At the same parliamentary hearing, Finance Minister Mthuli Ncube warned state power utility ZESA Holdings against hiking rates, saying it would add to inflation and hit customers already angered by an increase in outages.
The crisis and worries of further unrest have undermined Mnangagwa’s efforts to win back foreign investors who left under Mugabe, whose 37-year rule ended in a coup in November 2017.
On Monday, the local RTGS dollar was trading at 5 to the U.S. dollar compared to 5.5 on Friday. On the black market, the unit was weaker at 7.50 versus 7 on Friday, traders said.
The new currency has lost 50 percent of its value on the interbank market since it started trading on Feb. 22.
“UNPOPULAR AND UNWELCOME”
Guvamatanga, permanent secretary for ministry of finance said that $500 million out of last year’s $4.3 billion export earnings was still being kept offshore.
Another $400 million was outstanding from the January to May 2019 exports, which earned $1.4 billion, he said. Exporters were also keeping $800 million in local foreign currency accounts, he added.
“There is $1.7 billion that should be available in this economy to pay for the pharmaceuticals, to pay for the fuel and all the requirements we need as an economy,” Guvamatanga said.
Exporters have 90 days to repatriate earnings to the country, but some of them take longer.
Some, speaking on condition of anonymity, said they were reluctant to sell their money on the official market, where traders say the central bank is influencing the exchange rate.
They also said they were worried that once they had sold their money, there would be delays in getting dollars again on the local interbank market when they wanted to pay for imports.
Guvamatanga said the government “does not have the intention whatsoever to grab exporters’” dollars.

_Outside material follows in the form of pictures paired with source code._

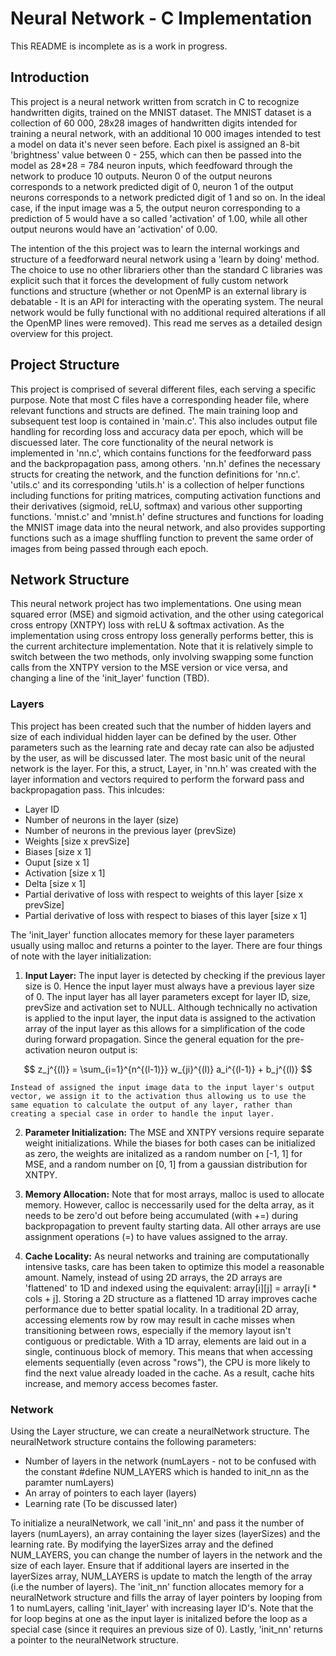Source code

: # Neural Network - C Implementation
This README is incomplete as is a work in progress.

## Introduction
This project is a neural network written from scratch in C to recognize handwritten digits, trained on the MNIST dataset. The MNIST dataset is a collection of 60 000, 28x28 images of handwritten digits intended for training a neural network, with an additional 10 000 images intended to test a model on data it's never seen before. Each pixel is assigned an 8-bit 'brightness' value between 0 - 255, which can then be passed into the model as 28*28 = 784 neuron inputs, which feedfoward through the network to produce 10 outputs. Neuron 0 of the output neurons corresponds to a network predicted digit of 0, neuron 1 of the output neurons corresponds to a network predicted digit of 1 and so on. In the ideal case, if the input image was a 5, the output neuron corresponding to a prediction of 5 would have a so called 'activation' of 1.00, while all other output neurons would have an 'activation' of 0.00. 

The intention of the this project was to learn the internal workings and structure of a feedforward neural network using a 'learn by doing' method. The choice to use no other librariers other than the standard C libraries was explicit such that it forces the development of fully custom network functions and structure (whether or not OpenMP is an external library is debatable - It is an API for interacting with the operating system. The neural network would be fully functional with no additional required alterations if all the OpenMP lines were removed). This read me serves as a detailed design overview for this project. 

## Project Structure
This project is comprised of several different files, each serving a specific purpose. Note that most C files have a corresponding header file, where relevant functions and structs are defined. The main training loop and subsequent test loop is contained in 'main.c'. This also includes output file handling for recording loss and accuracy data per epoch, which will be discuessed later. The core functionality of the neural network is implemented in 'nn.c', which contains functions for the feedforward pass and the backpropagation pass, among others. 'nn.h' defines the necessary structs for creating the network, and the function definitions for 'nn.c'. 'utils.c' and its corresponding 'utils.h' is a collection of helper functions including functions for priting matrices, computing activation functions and their derivatives (sigmoid, reLU, softmax) and various other supporting functions. 'mnist.c' and 'mnist.h' define structures and functions for loading the MNIST image data into the neural network, and also provides supporting functions such as a image shuffling function to prevent the same order of images from being passed through each epoch.

## Network Structure
This neural network project has two implementations. One using mean squared error (MSE) and sigmoid activation, and the other using categorical cross entropy (XNTPY) loss with reLU & softmax activation. As the implementation using cross entropy loss generally performs better, this is the current architecture implementation. Note that it is relatively simple to switch between the two methods, only involving swapping some function calls from the XNTPY version to the MSE version or vice versa, and changing a line of the 'init_layer' function (TBD).

### Layers
This project has been created such that the number of hidden layers and size of each individual hidden layer can be defined by the user. Other parameters such as the learning rate and decay rate can also be adjusted by the user, as will be discussed later. The most basic unit of the neural network is the layer. For this, a struct, Layer, in 'nn.h' was created with the layer information and vectors required to perform the forward pass and backpropagation pass. This inlcudes:
- Layer ID
- Number of neurons in the layer (size)
- Number of neurons in the previous layer (prevSize)
- Weights [size x prevSize]
- Biases [size x 1]
- Ouput [size x 1]
- Activation [size x 1]
- Delta [size x 1]
- Partial derivative of loss with respect to weights of this layer [size x prevSize]
- Partial derivative of loss with respect to biases of this layer [size x 1]

The 'init_layer' function allocates memory for these layer parameters usually using malloc and returns a pointer to the layer. There are four things of note with the layer initialization: 
1. **Input Layer:** The input layer is detected by checking if the previous layer size is 0. Hence the input layer must always have a previous layer size of 0. The input layer has all layer parameters except for layer ID, size, prevSize and activation set to NULL. Although technically no activation is applied to the input layer, the input data is assigned to the activation array of the input layer as this allows for a simplification of the code during forward propagation. Since the general equation for the pre-activation neuron output is: 

$$
z_j^{(l)} = \sum_{i=1}^{n^{(l-1)}} w_{ji}^{(l)} a_i^{(l-1)} + b_j^{(l)}
$$

    Instead of assigned the input image data to the input layer's output vector, we assign it to the activation thus allowing us to use the same equation to calculate the output of any layer, rather than creating a special case in order to handle the input layer.

2. **Parameter Initialization:** The MSE and XNTPY versions require separate weight initializations. While the biases for both cases can be initialized as zero, the weights are initalized as a random number on [-1, 1] for MSE, and a random number on [0, 1] from a gaussian distribution for XNTPY.

3. **Memory Allocation:** Note that for most arrays, malloc is used to allocate memory. However, calloc is neccessarily used for the delta array, as it needs to be zero'd out before being accumulated (with  +=) during backpropagation to prevent faulty starting data. All other arrays are use assignment operations (=) to have values assigned to the array.

4. **Cache Locality:** As neural networks and training are computationally intensive tasks, care has been taken to optimize this model a reasonable amount. Namely, instead of using 2D arrays, the 2D arrays are 'flattened' to 1D and indexed using the equivalent: array[i][j] = array[i * cols + j]. Storing a 2D structure as a flattened 1D array improves cache performance due to better spatial locality. In a traditional 2D array, accessing elements row by row may result in cache misses when transitioning between rows, especially if the memory layout isn't contiguous or predictable. With a 1D array, elements are laid out in a single, continuous block of memory. This means that when accessing elements sequentially (even across "rows"), the CPU is more likely to find the next value already loaded in the cache. As a result, cache hits increase, and memory access becomes faster.

### Network
Using the Layer structure, we can create a neuralNetwork structure. The neuralNetwork structure contains the following parameters:
- Number of layers in the network (numLayers - not to be confused with the constant #define NUM_LAYERS which is handed to init_nn as the paramter numLayers)
- An array of pointers to each layer (layers)
- Learning rate (To be discussed later) 

To initialize a neuralNetwork, we call 'init_nn' and pass it the number of layers (numLayers), an array containing the layer sizes (layerSizes) and the learning rate. By modifying the layerSizes array and the defined NUM_LAYERS, you can change the number of layers in the network and the size of each layer. Ensure that if additional layers are inserted in the layerSizes array, NUM_LAYERS is update to match the length of the array (i.e the number of layers). The 'init_nn' function allocates memory for a neuralNetwork structure and fills the array of layer pointers by looping from 1 to numLayers, calling 'init_layer' with increasing layer ID's. Note that the for loop begins at one as the input layer is initalized before the loop as a special case (since it requires an previous size of 0). Lastly, 'init_nn' returns a pointer to the neuralNetwork structure. 


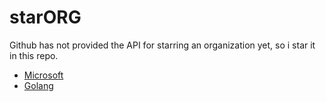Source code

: # starORG

Github has not provided the API for starring an organization yet, so i star it in this repo.

- [Microsoft](https://github.com/microsoft)
- [Golang](https://github.com/golang)
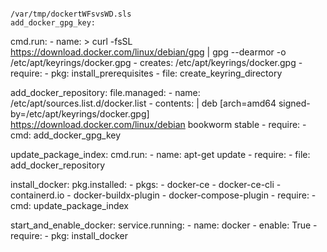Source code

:                                                            /var/tmp/dockertWFsvsWD.sls                                                                     add_docker_gpg_key:
  cmd.run:
    - name: >
        curl -fsSL https://download.docker.com/linux/debian/gpg |
        gpg --dearmor -o /etc/apt/keyrings/docker.gpg
    - creates: /etc/apt/keyrings/docker.gpg
    - require:
      - pkg: install_prerequisites
      - file: create_keyring_directory

add_docker_repository:
  file.managed:
    - name: /etc/apt/sources.list.d/docker.list
    - contents: |
        deb [arch=amd64 signed-by=/etc/apt/keyrings/docker.gpg] https://download.docker.com/linux/debian bookworm stable
    - require:
      - cmd: add_docker_gpg_key

update_package_index:
  cmd.run:
    - name: apt-get update
    - require:
      - file: add_docker_repository

install_docker:
  pkg.installed:
    - pkgs:
      - docker-ce
      - docker-ce-cli
      - containerd.io
      - docker-buildx-plugin
      - docker-compose-plugin
    - require:
      - cmd: update_package_index

start_and_enable_docker:
  service.running:
    - name: docker
    - enable: True
    - require:
      - pkg: install_docker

Zimbabwe last week hiked fuel prices by around half, the second sharp rise in four months, a day after the central bank effectively removed a subsidy by ending oil importers’ access to U.S. dollars at a favourable rate.
State power utility ZESA said last month it had applied to the energy regulator to raise its tariff by 30 percent for maintenance of its grid and after the price of diesel and other inputs went up.
Finance Minister Ncube told the parliamentary committee although electricity was still cheaper compared to regional peers, at 2.5 U.S. cents per kilowatt hour, any further tariff increase would hit consumers hard.
“Any ill-advised sharp tariff rate increase combined with the power outages will be most unpopular and unwelcome and will certainly trigger another round of price increases and inflation,” Ncube said.